## Exercise objective
Report every line below that holds the word "Littlewood".

Saved entries:

________________________________________

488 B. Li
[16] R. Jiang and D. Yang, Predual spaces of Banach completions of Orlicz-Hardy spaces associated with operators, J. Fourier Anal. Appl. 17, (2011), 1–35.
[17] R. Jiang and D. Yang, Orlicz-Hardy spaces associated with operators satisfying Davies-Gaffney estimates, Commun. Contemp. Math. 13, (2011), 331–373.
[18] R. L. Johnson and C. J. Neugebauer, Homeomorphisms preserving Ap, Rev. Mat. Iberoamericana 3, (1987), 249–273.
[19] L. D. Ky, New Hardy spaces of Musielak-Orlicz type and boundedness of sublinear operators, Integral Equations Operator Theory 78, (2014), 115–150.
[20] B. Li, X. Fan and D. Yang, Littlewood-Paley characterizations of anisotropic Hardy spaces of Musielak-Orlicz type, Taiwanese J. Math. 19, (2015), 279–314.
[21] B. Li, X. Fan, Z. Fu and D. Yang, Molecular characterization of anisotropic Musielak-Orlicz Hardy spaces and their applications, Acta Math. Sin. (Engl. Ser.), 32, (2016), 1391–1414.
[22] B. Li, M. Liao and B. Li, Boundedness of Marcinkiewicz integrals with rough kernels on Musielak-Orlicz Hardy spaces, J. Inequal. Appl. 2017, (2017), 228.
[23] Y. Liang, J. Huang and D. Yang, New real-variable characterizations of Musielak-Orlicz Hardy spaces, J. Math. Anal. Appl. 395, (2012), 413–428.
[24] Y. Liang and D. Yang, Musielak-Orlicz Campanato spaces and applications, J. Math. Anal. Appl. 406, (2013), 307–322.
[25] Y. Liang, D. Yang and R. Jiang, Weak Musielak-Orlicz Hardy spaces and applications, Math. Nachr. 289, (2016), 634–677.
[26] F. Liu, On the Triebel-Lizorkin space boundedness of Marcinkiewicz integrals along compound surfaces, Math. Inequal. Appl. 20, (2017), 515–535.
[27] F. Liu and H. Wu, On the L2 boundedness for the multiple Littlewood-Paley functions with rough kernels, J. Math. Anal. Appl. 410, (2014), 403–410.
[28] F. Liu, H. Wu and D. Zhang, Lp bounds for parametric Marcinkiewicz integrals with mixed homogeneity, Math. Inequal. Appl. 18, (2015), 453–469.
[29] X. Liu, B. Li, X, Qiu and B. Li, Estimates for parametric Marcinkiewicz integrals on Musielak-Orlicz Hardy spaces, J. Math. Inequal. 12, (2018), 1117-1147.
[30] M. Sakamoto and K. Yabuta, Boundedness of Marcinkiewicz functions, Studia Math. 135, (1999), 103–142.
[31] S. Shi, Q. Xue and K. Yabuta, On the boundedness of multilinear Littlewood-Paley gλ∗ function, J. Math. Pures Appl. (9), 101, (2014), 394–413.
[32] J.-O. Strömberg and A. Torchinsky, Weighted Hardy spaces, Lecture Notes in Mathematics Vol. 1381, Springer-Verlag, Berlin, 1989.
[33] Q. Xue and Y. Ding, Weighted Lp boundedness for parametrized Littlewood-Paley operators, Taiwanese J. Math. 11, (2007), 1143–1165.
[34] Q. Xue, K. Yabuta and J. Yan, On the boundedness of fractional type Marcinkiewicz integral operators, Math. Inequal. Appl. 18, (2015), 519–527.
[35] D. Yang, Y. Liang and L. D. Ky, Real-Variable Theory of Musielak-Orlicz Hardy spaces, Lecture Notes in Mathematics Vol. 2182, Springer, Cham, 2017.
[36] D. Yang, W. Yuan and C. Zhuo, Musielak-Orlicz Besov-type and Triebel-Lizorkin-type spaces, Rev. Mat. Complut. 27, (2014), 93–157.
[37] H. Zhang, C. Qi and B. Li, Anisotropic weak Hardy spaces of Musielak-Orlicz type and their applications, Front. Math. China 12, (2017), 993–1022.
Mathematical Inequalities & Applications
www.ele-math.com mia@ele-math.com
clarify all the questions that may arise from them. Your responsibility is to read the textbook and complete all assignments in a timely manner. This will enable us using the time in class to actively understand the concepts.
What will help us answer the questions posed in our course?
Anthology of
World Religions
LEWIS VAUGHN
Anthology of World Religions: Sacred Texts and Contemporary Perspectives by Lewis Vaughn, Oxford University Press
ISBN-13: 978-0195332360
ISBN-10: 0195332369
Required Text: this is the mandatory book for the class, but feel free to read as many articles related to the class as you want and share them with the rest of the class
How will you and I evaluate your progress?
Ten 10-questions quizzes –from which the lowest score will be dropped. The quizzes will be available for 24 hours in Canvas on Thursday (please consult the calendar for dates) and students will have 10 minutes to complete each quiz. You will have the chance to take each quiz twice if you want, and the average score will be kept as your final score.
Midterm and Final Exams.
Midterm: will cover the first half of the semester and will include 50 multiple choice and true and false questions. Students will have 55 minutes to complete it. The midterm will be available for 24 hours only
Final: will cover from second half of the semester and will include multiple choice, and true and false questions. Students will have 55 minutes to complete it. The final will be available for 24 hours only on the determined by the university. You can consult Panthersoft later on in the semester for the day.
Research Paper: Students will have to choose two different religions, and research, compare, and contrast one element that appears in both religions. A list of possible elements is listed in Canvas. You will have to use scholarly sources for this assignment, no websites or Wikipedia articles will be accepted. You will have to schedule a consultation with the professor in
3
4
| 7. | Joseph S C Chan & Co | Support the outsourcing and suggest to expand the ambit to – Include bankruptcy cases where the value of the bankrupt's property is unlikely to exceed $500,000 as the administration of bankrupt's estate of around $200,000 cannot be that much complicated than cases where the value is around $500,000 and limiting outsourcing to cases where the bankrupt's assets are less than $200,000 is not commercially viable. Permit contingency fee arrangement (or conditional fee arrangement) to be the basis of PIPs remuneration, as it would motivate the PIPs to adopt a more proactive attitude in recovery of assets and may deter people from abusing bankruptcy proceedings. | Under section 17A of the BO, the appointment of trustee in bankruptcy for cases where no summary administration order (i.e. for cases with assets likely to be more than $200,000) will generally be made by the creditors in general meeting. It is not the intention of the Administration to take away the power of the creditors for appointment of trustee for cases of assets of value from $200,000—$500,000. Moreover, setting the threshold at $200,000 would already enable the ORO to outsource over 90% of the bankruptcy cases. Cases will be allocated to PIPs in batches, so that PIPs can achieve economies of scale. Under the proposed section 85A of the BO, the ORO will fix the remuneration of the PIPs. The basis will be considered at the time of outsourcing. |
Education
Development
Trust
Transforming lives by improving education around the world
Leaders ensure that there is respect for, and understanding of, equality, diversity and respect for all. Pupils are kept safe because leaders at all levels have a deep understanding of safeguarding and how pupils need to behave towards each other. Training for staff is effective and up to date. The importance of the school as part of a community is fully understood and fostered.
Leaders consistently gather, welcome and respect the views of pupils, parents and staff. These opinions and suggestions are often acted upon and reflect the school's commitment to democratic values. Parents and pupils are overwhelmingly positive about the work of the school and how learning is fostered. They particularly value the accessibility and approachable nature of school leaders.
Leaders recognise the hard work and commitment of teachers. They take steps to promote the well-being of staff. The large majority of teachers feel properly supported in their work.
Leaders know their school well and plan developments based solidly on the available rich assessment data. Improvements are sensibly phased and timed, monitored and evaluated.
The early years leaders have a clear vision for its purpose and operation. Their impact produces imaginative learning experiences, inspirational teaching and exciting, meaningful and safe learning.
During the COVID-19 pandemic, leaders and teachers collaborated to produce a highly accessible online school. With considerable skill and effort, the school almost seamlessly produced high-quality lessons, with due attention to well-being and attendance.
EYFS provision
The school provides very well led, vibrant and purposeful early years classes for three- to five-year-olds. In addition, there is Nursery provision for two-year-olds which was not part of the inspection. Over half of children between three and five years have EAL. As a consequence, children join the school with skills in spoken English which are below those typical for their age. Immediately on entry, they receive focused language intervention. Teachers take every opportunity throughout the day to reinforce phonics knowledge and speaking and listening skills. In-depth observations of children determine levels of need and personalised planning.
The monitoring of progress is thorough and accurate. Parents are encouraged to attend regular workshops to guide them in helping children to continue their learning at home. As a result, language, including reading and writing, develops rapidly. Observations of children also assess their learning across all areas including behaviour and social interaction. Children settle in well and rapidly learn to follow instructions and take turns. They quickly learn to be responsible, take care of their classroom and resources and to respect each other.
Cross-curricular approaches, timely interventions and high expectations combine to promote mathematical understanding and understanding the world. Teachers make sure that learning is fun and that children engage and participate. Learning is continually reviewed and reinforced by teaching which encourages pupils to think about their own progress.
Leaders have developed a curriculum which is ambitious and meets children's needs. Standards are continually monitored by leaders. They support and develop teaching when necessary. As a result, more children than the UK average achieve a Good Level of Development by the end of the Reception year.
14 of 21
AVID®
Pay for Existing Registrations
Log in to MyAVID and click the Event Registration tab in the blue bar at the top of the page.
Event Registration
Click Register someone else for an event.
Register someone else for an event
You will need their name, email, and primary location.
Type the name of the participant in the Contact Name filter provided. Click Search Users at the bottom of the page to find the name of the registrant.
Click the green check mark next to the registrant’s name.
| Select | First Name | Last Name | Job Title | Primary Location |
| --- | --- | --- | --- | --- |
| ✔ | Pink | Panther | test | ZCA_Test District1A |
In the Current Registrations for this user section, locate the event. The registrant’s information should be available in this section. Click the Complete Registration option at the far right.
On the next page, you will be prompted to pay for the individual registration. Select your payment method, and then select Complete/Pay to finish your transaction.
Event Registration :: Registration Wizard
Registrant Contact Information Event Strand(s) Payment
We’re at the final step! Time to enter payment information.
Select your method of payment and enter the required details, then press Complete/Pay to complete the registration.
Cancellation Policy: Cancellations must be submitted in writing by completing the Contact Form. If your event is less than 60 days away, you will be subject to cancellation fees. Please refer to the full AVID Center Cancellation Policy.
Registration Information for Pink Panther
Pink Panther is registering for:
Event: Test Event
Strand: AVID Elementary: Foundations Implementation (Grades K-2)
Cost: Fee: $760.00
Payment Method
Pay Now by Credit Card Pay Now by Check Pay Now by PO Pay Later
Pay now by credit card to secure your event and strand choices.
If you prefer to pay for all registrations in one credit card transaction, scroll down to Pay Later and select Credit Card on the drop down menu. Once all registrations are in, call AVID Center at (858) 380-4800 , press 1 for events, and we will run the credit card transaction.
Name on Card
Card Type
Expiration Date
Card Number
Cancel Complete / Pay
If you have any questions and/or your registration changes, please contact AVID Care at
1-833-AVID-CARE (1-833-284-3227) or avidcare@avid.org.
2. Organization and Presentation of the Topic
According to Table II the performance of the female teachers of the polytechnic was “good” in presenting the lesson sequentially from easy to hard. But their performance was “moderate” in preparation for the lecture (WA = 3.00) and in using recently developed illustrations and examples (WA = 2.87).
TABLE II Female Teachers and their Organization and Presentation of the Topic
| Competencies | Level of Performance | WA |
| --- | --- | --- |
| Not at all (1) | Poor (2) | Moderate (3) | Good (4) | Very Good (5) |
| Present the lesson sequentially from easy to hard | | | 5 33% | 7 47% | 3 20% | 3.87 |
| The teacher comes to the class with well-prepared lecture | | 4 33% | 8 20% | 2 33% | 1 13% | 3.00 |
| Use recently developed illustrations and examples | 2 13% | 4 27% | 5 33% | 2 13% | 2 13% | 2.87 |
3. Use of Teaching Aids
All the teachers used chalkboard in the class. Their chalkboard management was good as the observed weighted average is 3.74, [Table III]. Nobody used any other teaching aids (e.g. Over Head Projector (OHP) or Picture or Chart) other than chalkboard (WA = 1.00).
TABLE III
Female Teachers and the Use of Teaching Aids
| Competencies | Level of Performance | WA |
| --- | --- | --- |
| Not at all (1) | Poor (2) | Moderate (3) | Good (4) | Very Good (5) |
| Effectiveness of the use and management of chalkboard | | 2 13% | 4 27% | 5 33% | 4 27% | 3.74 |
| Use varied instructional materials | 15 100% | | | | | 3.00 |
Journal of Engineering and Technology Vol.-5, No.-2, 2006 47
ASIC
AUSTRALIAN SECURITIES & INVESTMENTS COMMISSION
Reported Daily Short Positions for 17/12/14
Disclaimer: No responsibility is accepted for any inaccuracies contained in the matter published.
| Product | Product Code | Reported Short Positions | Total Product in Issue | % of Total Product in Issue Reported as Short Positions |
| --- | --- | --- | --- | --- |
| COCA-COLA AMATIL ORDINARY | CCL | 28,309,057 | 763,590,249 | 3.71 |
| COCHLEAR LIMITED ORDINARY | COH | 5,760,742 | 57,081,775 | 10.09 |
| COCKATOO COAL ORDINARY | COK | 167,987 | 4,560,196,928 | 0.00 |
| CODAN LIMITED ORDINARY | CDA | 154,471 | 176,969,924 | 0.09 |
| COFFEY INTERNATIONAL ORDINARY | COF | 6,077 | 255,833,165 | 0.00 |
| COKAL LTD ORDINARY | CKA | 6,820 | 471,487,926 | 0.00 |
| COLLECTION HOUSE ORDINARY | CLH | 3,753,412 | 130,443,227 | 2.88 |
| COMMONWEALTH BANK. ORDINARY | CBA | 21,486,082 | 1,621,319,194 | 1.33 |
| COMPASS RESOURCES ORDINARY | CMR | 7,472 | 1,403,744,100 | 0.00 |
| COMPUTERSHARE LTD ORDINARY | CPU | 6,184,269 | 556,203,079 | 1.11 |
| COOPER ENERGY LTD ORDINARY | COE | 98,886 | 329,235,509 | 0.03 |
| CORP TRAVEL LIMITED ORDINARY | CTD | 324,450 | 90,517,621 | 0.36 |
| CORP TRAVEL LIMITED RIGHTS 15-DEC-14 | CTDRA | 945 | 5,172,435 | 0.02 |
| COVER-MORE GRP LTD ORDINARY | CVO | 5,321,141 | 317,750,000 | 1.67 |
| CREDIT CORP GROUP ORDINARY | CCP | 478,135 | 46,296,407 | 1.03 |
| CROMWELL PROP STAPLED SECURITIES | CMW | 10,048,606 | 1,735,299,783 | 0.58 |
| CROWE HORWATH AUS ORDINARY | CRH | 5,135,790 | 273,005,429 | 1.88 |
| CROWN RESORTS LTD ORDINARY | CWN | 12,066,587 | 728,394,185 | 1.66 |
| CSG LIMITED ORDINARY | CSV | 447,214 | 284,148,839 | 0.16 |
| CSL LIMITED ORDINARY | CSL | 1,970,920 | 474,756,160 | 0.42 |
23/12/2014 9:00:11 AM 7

________________________________________

## Completed task
[20] B. Li, X. Fan and D. Yang, Littlewood-Paley characterizations of anisotropic Hardy spaces of Musielak-Orlicz type, Taiwanese J. Math. 19, (2015), 279–314.
[27] F. Liu and H. Wu, On the L2 boundedness for the multiple Littlewood-Paley functions with rough kernels, J. Math. Anal. Appl. 410, (2014), 403–410.
[31] S. Shi, Q. Xue and K. Yabuta, On the boundedness of multilinear Littlewood-Paley gλ∗ function, J. Math. Pures Appl. (9), 101, (2014), 394–413.
[33] Q. Xue and Y. Ding, Weighted Lp boundedness for parametrized Littlewood-Paley operators, Taiwanese J. Math. 11, (2007), 1143–1165.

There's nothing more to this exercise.